→ **ESTRATTO FORNITO**
==========

Nella sentenza la Suprema Corte ribadisce la differenza tra l’art. 1228 c.c. – responsabilità per fatto degli ausiliari – e l’art. 2049 c.c. – responsabilità dei padroni e dei committenti -.

Nella prima ipotesi il debitore esegue la propria obbligazione a mezzo dell’ausiliario e quindi si avvale di un’organizzazione nel cui ambito l’ausiliario è incardinato nel programma obbligatorio originario. Esattamente questo accade nella struttura sanitaria che ha volontariamente incaricato il medico per poter adempiere l’obbligazione pattuita col paziente. Se quindi il medico non adempie esattamente il programma concordato o adempie male, la struttura sanitaria risponde ex art. 1218 c.c. per un fatto proprio e non per un fatto altrui, come invece avviene nel secondo caso, ovvero nell’ipotesi dell’art. 2049 c.c. (Cass. Sez. U. 16.5.2019 n. 13246).

La responsabilità del debitore per fatto dell’ausiliario è quindi una responsabilità diretta per fatto proprio, mentre quella del committente per fatto illecito causato dal commesso nell’esercizio delle proprie incombenze è una responsabilità indiretta per fatto altrui.

Tali circostanze differenti richiedono anche soluzioni differenti. Nella prima ipotesi, che è quella della struttura sanitaria, la responsabilità tra struttura sanitaria e medico va ripartita anche per l’ipotesi di colpa esclusiva del medico. Questa ripartizione trova radice non già in una colpa “in eligendo” degli ausiliari o “in vigilando” circa il loro operato, bensì nel rischio connaturato all’utilizzazione dei terzi nell’adempimento (Cass. 27.3.2015, n. 6243). In altri termini, l’errore del medico fa parte del rischio d’impresa che chiaramente deve assumersi la struttura sanitaria e non il medico.

==========

→ **INSIEME DATI**

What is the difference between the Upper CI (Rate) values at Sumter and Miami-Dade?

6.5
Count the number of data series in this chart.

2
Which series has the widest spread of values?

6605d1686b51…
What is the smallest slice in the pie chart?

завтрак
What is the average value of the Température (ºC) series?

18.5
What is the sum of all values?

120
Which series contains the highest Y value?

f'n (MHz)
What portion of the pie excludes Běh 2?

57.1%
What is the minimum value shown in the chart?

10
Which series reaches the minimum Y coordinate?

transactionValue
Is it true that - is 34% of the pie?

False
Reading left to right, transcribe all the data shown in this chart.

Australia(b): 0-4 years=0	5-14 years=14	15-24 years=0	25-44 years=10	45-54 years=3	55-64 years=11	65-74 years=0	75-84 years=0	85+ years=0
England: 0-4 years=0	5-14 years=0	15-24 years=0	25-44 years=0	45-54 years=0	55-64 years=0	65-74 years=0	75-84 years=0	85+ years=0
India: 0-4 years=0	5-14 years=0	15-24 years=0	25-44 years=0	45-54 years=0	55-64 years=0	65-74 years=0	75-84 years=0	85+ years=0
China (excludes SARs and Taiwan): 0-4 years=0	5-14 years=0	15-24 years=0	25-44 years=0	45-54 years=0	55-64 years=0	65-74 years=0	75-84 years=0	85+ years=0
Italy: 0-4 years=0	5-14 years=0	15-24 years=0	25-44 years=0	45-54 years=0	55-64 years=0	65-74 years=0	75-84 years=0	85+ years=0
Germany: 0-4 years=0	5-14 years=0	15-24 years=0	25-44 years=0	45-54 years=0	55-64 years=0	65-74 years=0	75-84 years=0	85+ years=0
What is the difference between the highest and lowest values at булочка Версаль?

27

==========

→ **CONSEGNA 1**
Elenca tutti gli articoli del codice civile citati nell'estratto fornito, riportando ciascuno una sola volta.
→ **CONSEGNA 2**
Procedi con il testo sulla responsabilità della struttura sanitaria per l'operato del medico, riprendendo subito dopo la sua ultima frase.

→ **SPAZIO RISPOSTA 1**
art. 1228 c.c.
art. 2049 c.c.
art. 1218 c.c.

→ **SPAZIO RISPOSTA 2**
L’errore del medico è imputabile a tutti e due i soggetti: sia al medico che ha commesso l’errore, sia all’impresa che non ha adempiuto quanto dovuto, fatto dannoso che innesca un’obbligazione solidale al risarcimento ai sensi dell’art. 2055 c.c. L’art. 2055 c.c. co. 1, “richiede solo che il fatto dannoso sia imputabile a più persone, ancorché le condotte lesive siano fra loro autonome e pure se diversi siano i titoli di responsabilità di ciascuna di tali persone e anche nel caso in cui siano configurabili titoli di responsabilità contrattuale ed extracontrattuale, atteso che l’unicità del fatto dannoso considerata dalla norma dev’essere riferita unicamente al danneggiato e non va intesa come – ovvero si astrae dalla – identità delle norme giuridiche da essi violate (Cass. 17/01/2019, n. 1070, Cass. 16/12/2005, n. 27713).

Questa responsabilità tra struttura sanitaria e medico va ripartita ex art. 1298 c.c. Quindi la misura del regresso dipende dalla gravità della rispettiva colpa e dall’entità delle conseguenze che ne sono derivate. Il co. 2 dell’art. 1298 c.c. prevede una presunzione di parti uguali, se non risulta diversamente; in altri termini, se non viene fornita una prova in base alla quale la ripartizione dell’addebito dovrà avvenire diversamente.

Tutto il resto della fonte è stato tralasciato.